I'm trying to check my answer to the follow:
John's score is a number uniformly chosen between $0$ and $3$. Mary's score is a number uniformly chosen between $0$ and $1$. The two numbers are chosen independently. Find the probability that John's score is at least twice Mary's score.
My attempt: We want to find $P(J > 2M)$ where $J$ is the score John receives and $M$ is the score Mary receives.
I first found the CDF for Mary and John: $$P(M \leq m) = m$$ $$P(J \leq j) = \frac{j}{3}$$
Then the probability that John's score is twice Mary's given we have Mary's score: $$P(J > 2M \mid M) = \frac{3-2M}{3}$$ Using the total law of probability $$P(J > 2M \mid M)P(M) = \frac{(3-2M)M}{3}$$ which should be the probability that John's score is at least twice as great as Mary's.
Is this correct?
You've correctly worked out $P(J>2M\mid M=m)=\frac{(3-2m)}{3}$. This is the probability for a particular value of Mary's score, $M=m$. The problem is that you don't know $M$, but only know its distribution. So your final expression doesn't make sense - it is still written in terms of an unknown variable whereas your answer should be a number.

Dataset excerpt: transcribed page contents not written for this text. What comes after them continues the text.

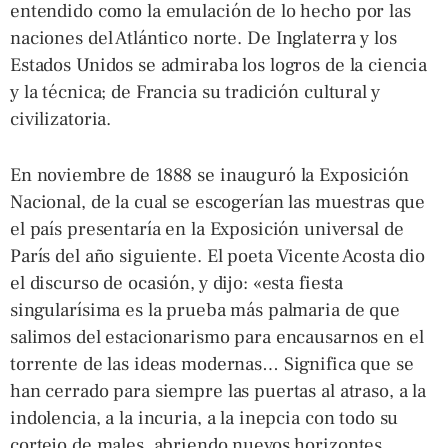
entendido como la emulación de lo hecho por las
naciones del Atlántico norte. De Inglaterra y los
Estados Unidos se admiraba los logros de la ciencia
y la técnica; de Francia su tradición cultural y
civilizatoria.
En noviembre de 1888 se inauguró la Exposición
Nacional, de la cual se escogerían las muestras que
el país presentaría en la Exposición universal de
París del año siguiente. El poeta Vicente Acosta dio
el discurso de ocasión, y dijo: «esta fiesta
singularísima es la prueba más palmaria de que
salimos del estacionarismo para encausarnos en el
torrente de las ideas modernas… Significa que se
han cerrado para siempre las puertas al atraso, a la
indolencia, a la incuria, a la inepcia con todo su
cortejo de males, abriendo nuevos horizontes,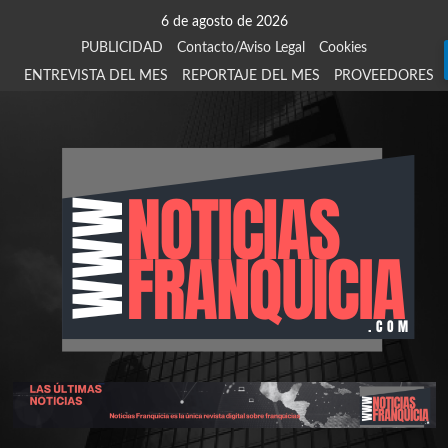
Saltar
6 de agosto de 2026
al
PUBLICIDAD
Contacto/Aviso Legal
Cookies
contenido
ENTREVISTA DEL MES
REPORTAJE DEL MES
PROVEEDORES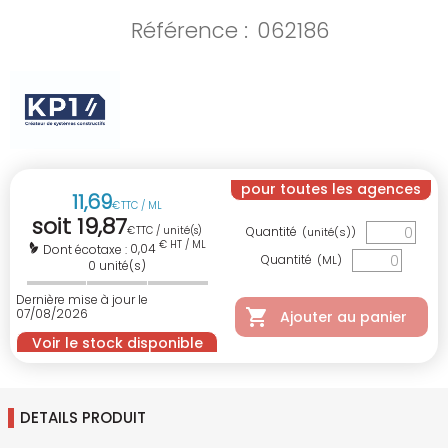
Référence :
062186
pour toutes les agences
11
,
69
€
TTC / ML
soit
19
,
87
€
TTC / unité(s)
Quantité
(unité(s))
€ HT / ML
0,04
Dont écotaxe :
Quantité
(ML)
0
unité(s)
Dernière mise à jour le
07/08/2026
Ajouter au panier
Voir le stock disponible
DETAILS PRODUIT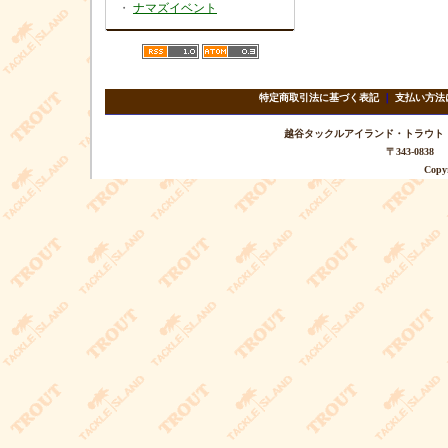
・
ナマズイベント
特定商取引法に基づく表記
｜
支払い方法
越谷タックルアイランド・トラウト TEL 
〒343-08
Copyr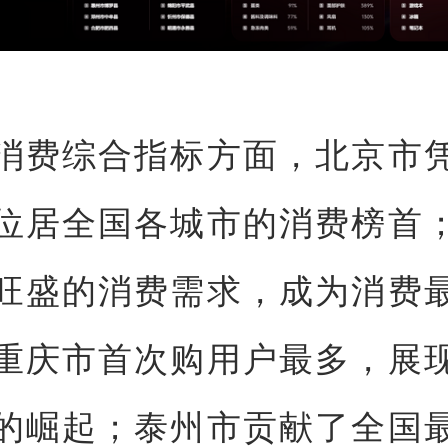
消费综合指标方面，北京市
位居全国各城市的消费榜首
旺盛的消费需求，成为消费
重庆市首次购用户最多，展
的崛起；泰州市贡献了全国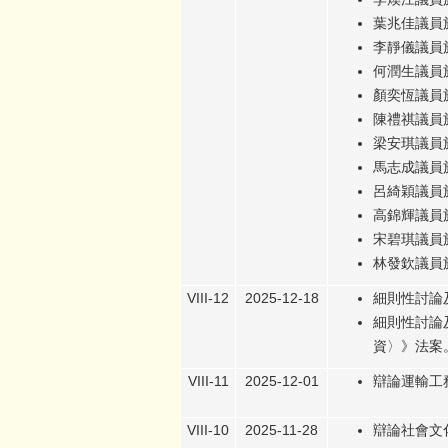
葉兆佳議員於
李靜儀議員於
何潤生議員於
顏奕恆議員於
陳禮祺議員於
梁安琪議員於
馬志成議員於
呂綺穎議員於
高錦輝議員於
宋碧琪議員於
林發欽議員於
VIII-12
2025-12-18
細則性討論
細則性討論
資〉》法案
VIII-11
2025-12-01
辯論運輸工
VIII-10
2025-11-28
辯論社會文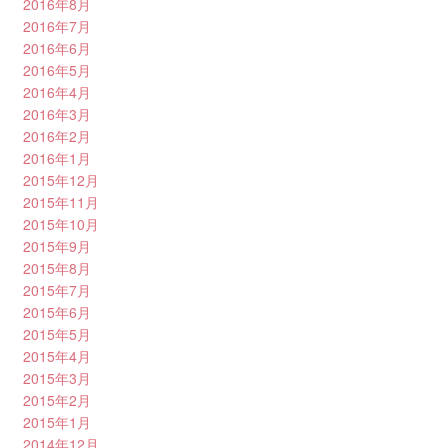
2016年8月
2016年7月
2016年6月
2016年5月
2016年4月
2016年3月
2016年2月
2016年1月
2015年12月
2015年11月
2015年10月
2015年9月
2015年8月
2015年7月
2015年6月
2015年5月
2015年4月
2015年3月
2015年2月
2015年1月
2014年12月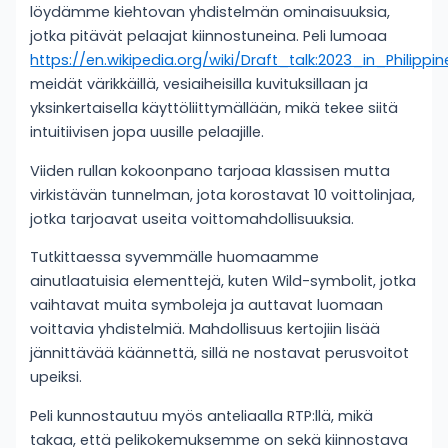
löydämme kiehtovan yhdistelmän ominaisuuksia,
jotka pitävät pelaajat kiinnostuneina. Peli lumoaa
https://en.wikipedia.org/wiki/Draft_talk:2023_in_Philippin
meidät värikkäillä, vesiaiheisilla kuvituksillaan ja
yksinkertaisella käyttöliittymällään, mikä tekee siitä
intuitiivisen jopa uusille pelaajille.
Viiden rullan kokoonpano tarjoaa klassisen mutta
virkistävän tunnelman, jota korostavat 10 voittolinjaa,
jotka tarjoavat useita voittomahdollisuuksia.
Tutkittaessa syvemmälle huomaamme
ainutlaatuisia elementtejä, kuten Wild-symbolit, jotka
vaihtavat muita symboleja ja auttavat luomaan
voittavia yhdistelmiä. Mahdollisuus kertojiin lisää
jännittävää käännettä, sillä ne nostavat perusvoitot
upeiksi.
Peli kunnostautuu myös anteliaalla RTP:llä, mikä
takaa, että pelikokemuksemme on sekä kiinnostava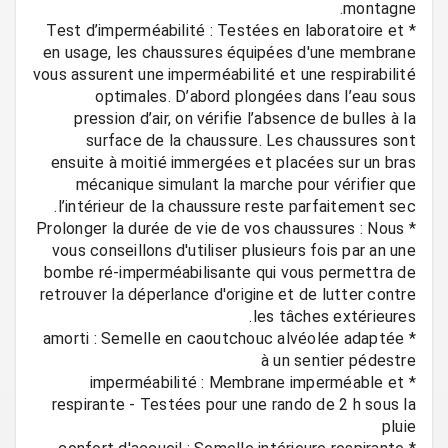
* Test d’imperméabilité : Testées en laboratoire et
en usage, les chaussures équipées d'une membrane
vous assurent une imperméabilité et une respirabilité
optimales. D’abord plongées dans l’eau sous
pression d’air, on vérifie l’absence de bulles à la
surface de la chaussure. Les chaussures sont
ensuite à moitié immergées et placées sur un bras
mécanique simulant la marche pour vérifier que
* Prolonger la durée de vie de vos chaussures : Nous
vous conseillons d'utiliser plusieurs fois par an une
bombe ré-imperméabilisante qui vous permettra de
retrouver la déperlance d'origine et de lutter contre
* amorti : Semelle en caoutchouc alvéolée adaptée
* imperméabilité : Membrane imperméable et
respirante - Testées pour une rando de 2 h sous la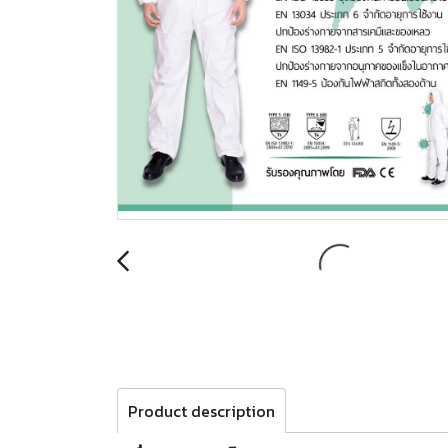
Product description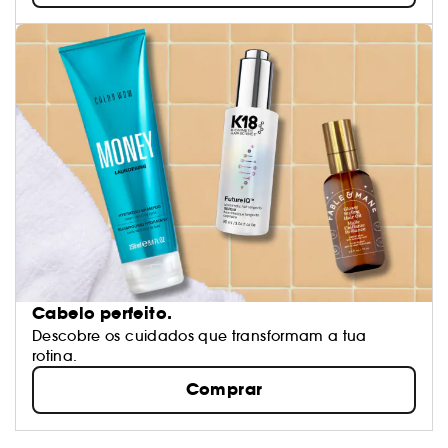
Cabelo perfeito.
Descobre os cuidados que transformam a tua
rotina.
Comprar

If you had a discrete distribution for $M$ (I'll describe below how this changes for a continuous distribution, but it is easier to understand if you think about the discrete case first), you could now multiply by $P(M=m)$ to get $P(M=m,J>2M)$. But that would only count the successful cases where Mary gets one particular value $m$, and you would need to sum all these probabilities for the different $m$ to find the total probability.
You have a continuous distribution, so what you actually need to do at this point is average $P(J>2M\mid M=m)$ over the distribution of Mary's score. That is you want $\int_0^1 \frac{(3-2m)}{3}f(m)\,dm$, where $f(m)$ is the pdf of Mary's score (here that is just $1$ on the range of possible values). This is exactly the continuous analogue of the discrete sum above.